In recent times, the world has faced a pandemic, war has returned to European territory and the Earth has shaken again, causing one of the deadliest earthquakes in memory in Turkey and Syria. And with such devastating news, basic concerns came back that are still complex to answer: what to do in the event of a catastrophe?
It doesn’t just happen to others and that’s why there are those who prepare daily. Are considered preppersa concept that was born in the United States, but also exists in Portugal – and are experts at anticipating and adapting to disaster scenarios.
On CNN Portugal, the founder of Portugal Preppers, Paulo Guerreiro, shares five pieces of advice for dealing with a catastrophe:
1 – Have a family emergency plan
It’s the basis for being able to do everything else, says the expert. “For example having escape routes, food storage and ensuring communication with the family.” To do this, you must be aware of the hazards most likely to occur in the area where you live and at work and leisure – always bearing in mind that serious accidents or catastrophes usually happen without warning.
The emergency plan must include two meeting points for the family: one close to the house, at a safe distance, and another outside the area of residence, in case it is impossible to return home (during the day, for example, adults will be working and children at school).
An important step is to have, visibly, next to the telephone, the emergency numbers: 112, local fire department, police, health services, Poison Information Center, children’s school, family doctors, insurance company, Municipal Civil Protection and make sure that everyone knows how to correctly use the emergency number 112.
2 – Know first aid
First aid is the set of procedures, more or less elementary, which aim to preserve life or stabilize a patient/injured person until the arrival of a professional rescue team. In more banal situations, when the accident does not require the intervention of third parties, first aid can be used for small dressings or temporary immobilization.
Paulo Guerreiro recommends always having a first aid kit and knowing how to carry out basic first aid maneuvers – for this, there are courses you can attend, either at the Red Cross or its own associations.
The case should be as compact as possible so that it can be easily carried when travelling, and strong enough in color to be quickly found in an emergency. In general terms, a first aid kit should have:
- Antiseptic disinfectant (Betadine type) for wounds or cuts;
- Saline solution;
- Ointment with antibacterial action for skin application;
- Sterile Vaseline to apply on burns;
- Band-aids in different sizes;
- Compresses for cleaning/disinfection or direct application, preferably in individual packages;
- hemostatic sponge;
- Instant cold pack;
- Instant heat bag;
- cotton buds;
- Anti-allergic adhesive;
- latex gloves;
- A small pair of scissors;
3. Have food and water stored
Done right, priming is the opposite of “panic buying.” To avoid situations such as a disruption in the supply chain, choose to store essential foods for a long period of time – but don’t buy them all at once, avoid hoarding, underlines the founder of Portugal Preppers.
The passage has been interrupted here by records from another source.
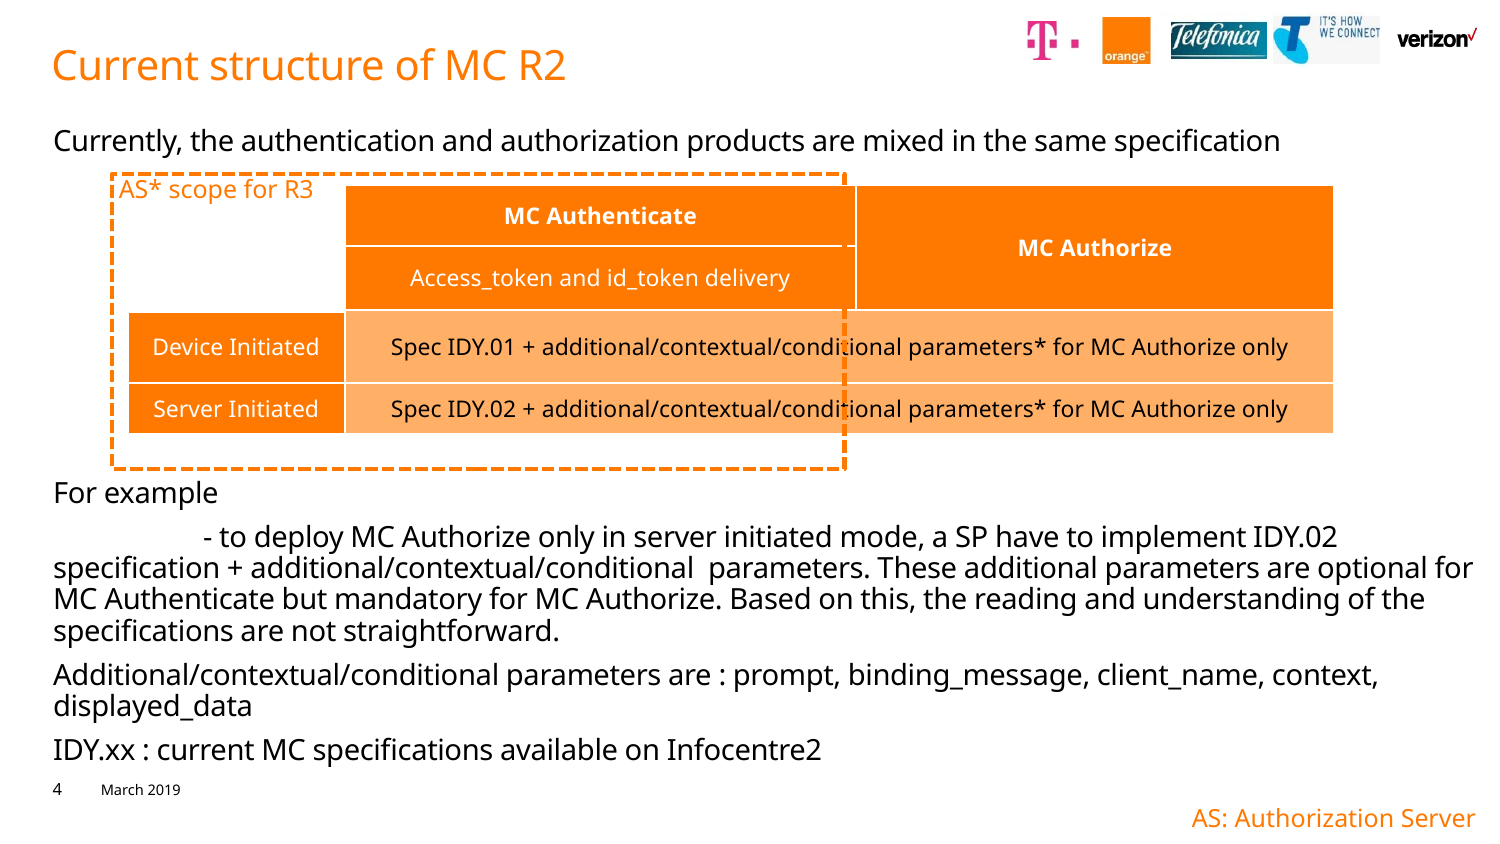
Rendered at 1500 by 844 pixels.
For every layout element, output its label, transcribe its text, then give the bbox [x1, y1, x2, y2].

text_box AS: Authorization Server [1191, 802, 1477, 833]
table_cell Spec IDY.02 + additional/contextual/conditional parameters* for MC Authorize only [845, 384, 1333, 433]
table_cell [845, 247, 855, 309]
picture [1385, 8, 1490, 72]
title Current structure of MC R2 [51, 43, 1449, 115]
text_box [110, 172, 847, 471]
table_header MC Authenticate [845, 186, 855, 245]
table_cell Spec IDY.01 + additional/contextual/conditional parameters* for MC Authorize only [845, 311, 1333, 382]
picture [1273, 12, 1380, 43]
table_header MC Authorize [857, 186, 1333, 309]
list Currently, the authentication and authorization products are mixed in the same specification For example - to deploy MC Authorize only in server initiated mode, a SP have to implement IDY.02 specification + additional/contextual/conditional parameters. These additional parameters are optional for MC Authenticate but mandatory for MC Authorize. Based on this, the reading and understanding of the specifications are not straightforward. Additional/contextual/conditional parameters are : prompt, binding_message, client_name, context, displayed_data IDY.xx : current MC specifications available on Infocentre2 [53, 126, 1482, 765]
text_box AS* scope for R3 [118, 173, 315, 204]
picture [1026, 12, 1267, 43]
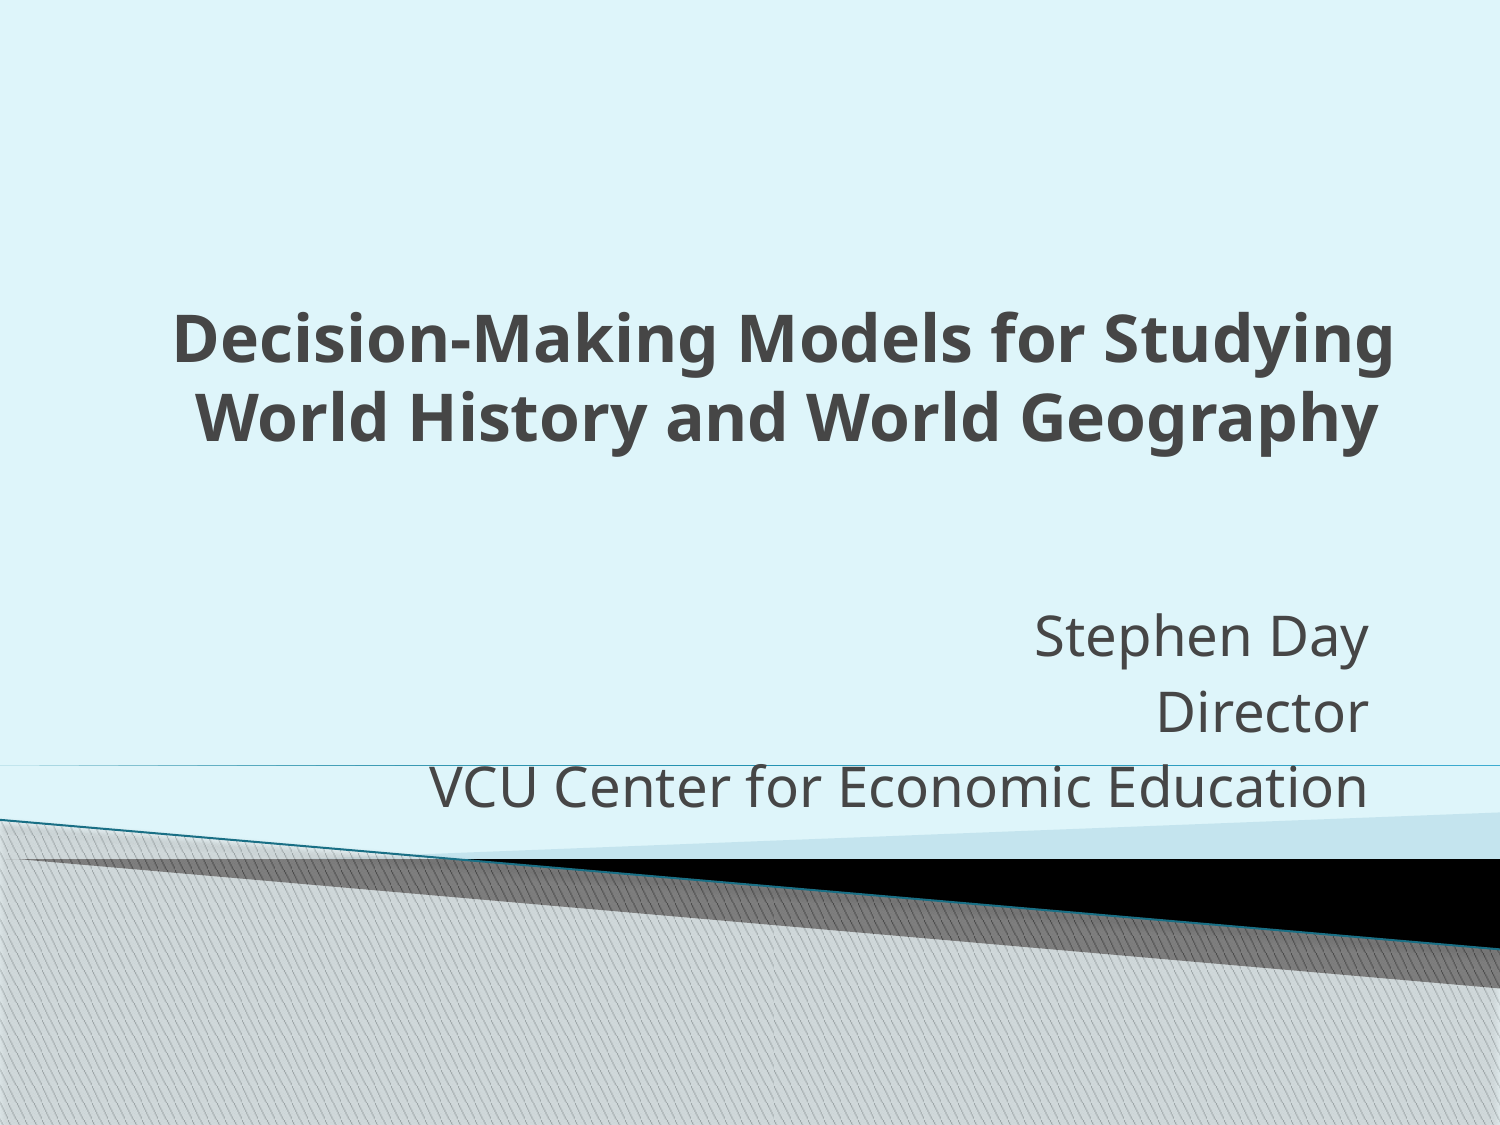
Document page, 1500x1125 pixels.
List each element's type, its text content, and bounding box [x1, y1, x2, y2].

title Decision-Making Models for Studying World History and World Geography [137, 212, 1413, 463]
picture [5, 859, 1500, 989]
subtitle Stephen Day Director VCU Center for Economic Education [112, 592, 1388, 838]
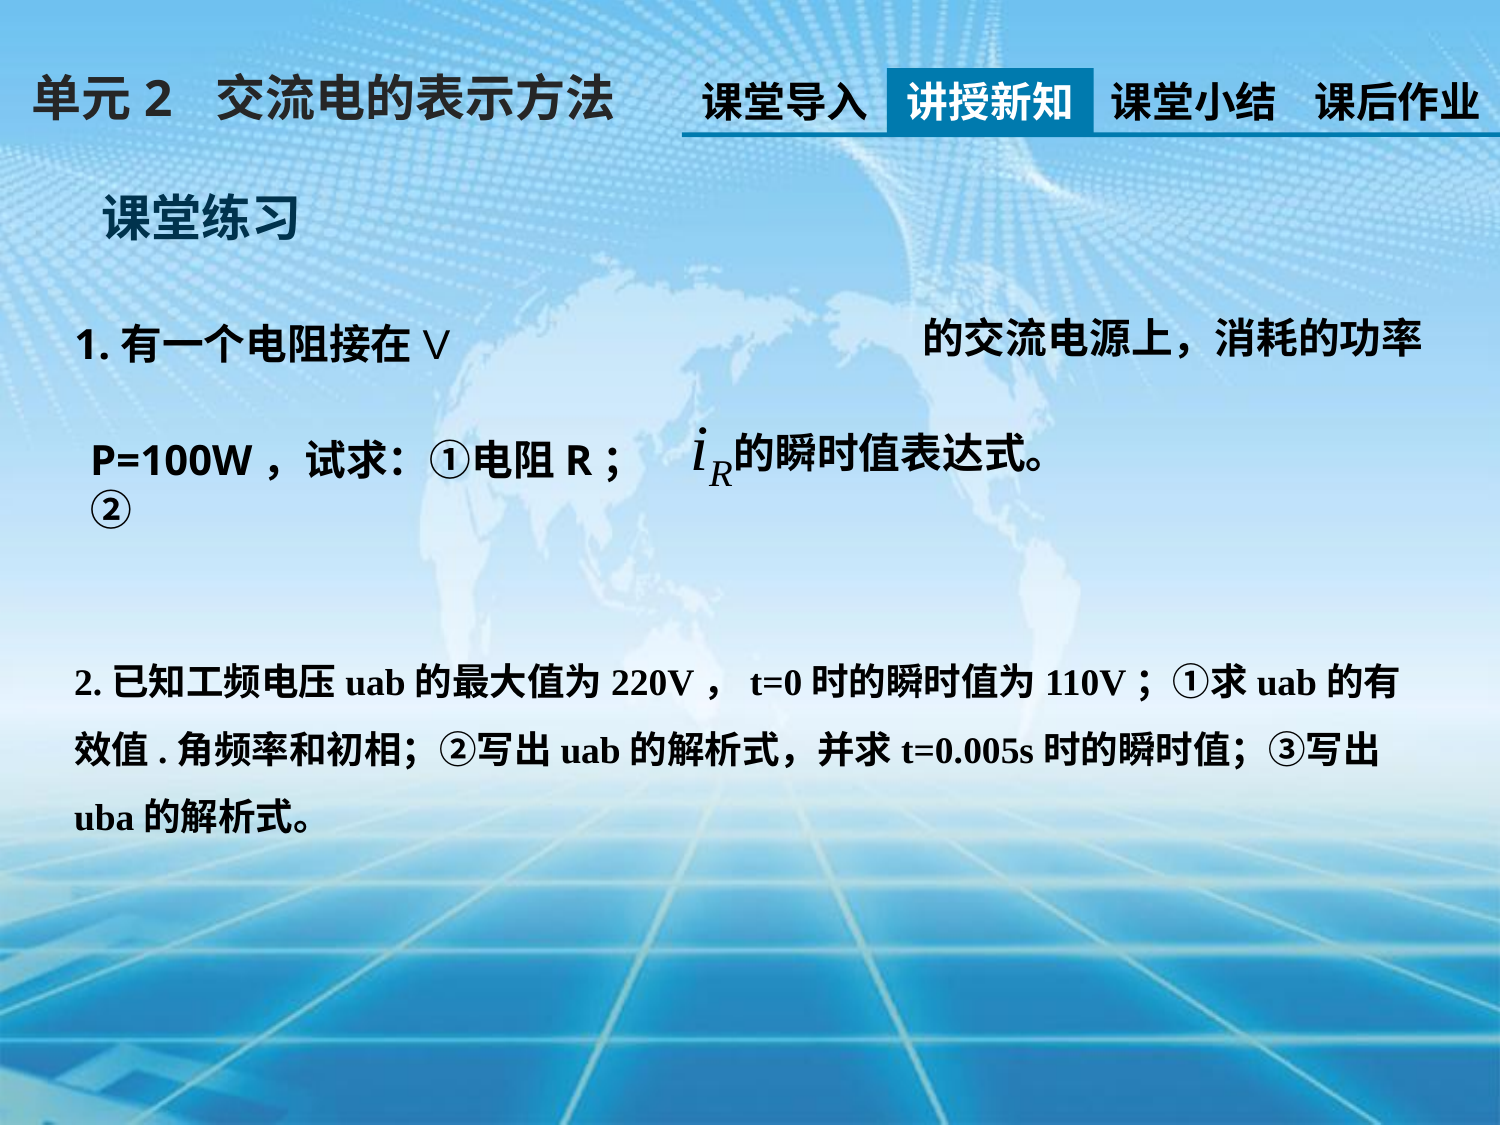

Paulo Guerreiro recommends non-perishable foods such as pasta, beans, canned food and freeze-dried food (ready to eat, just add water). “And it is advisable to try the type of food before storing it”, warns the prepper. In terms of water, count at least 2L of water per person per day” – and don’t forget to count on water for cleaning, for example.
4 – Have kits prepared
There are several types of kit that you can have already prepared, with the most diverse purposes. “Some people carry a backpack with EDC kits (Everyday Carry), which designates something that we carry with us every day”, explains the prepper. An EDC is generally made up of multi-purpose pliers, a knife with a removable blade and a lighter, and always comes with the prepper. There are also those who also include other items, such as lock picks, to open locks, or a special key that allows opening fire hoses and elevators.
“A backpack is not the same for everyone. Create backpacks with equipment, but learn to use them first”, warns the expert.
Faced with a fire scenario, a gas leak, an earthquake or any other incident, Paulo Guerreiro reminds you to always have an emergency backpack at hand – also called a 72-hour kit so that, should you have to leave your home, you can have a few essentials on hand.
In addition to the EDC and the bug out bag (BOB), is still part of the basics of Paulo Guerreiro a Get Home Bag (GHB). It is a bag that allows you to get home safely: it must be ultra-portable and contain water, snacks, a change of clothes and a first-aid kit, as well as items that make it more comfortable to sleep a night or two on a floor somewhere.
5 – Ensure communication
Last but not least, Portugal Preppers warns of the importance of ensuring a reliable means of communication. “There are so-called PMR 446 – walkie talkies that work at a short distance, but which, if necessary, are easy and accessible” and also the “citizen’s band” – citizen band: a free-to-use radio that can be installed at home and that allows greater distances.
Also keep in mind that, in the event that your family may be separated during a serious accident or catastrophe, you should use a point of contact between your family and friends (make sure everyone knows your name, address and telephone number ), stresses Paulo Guerreiro.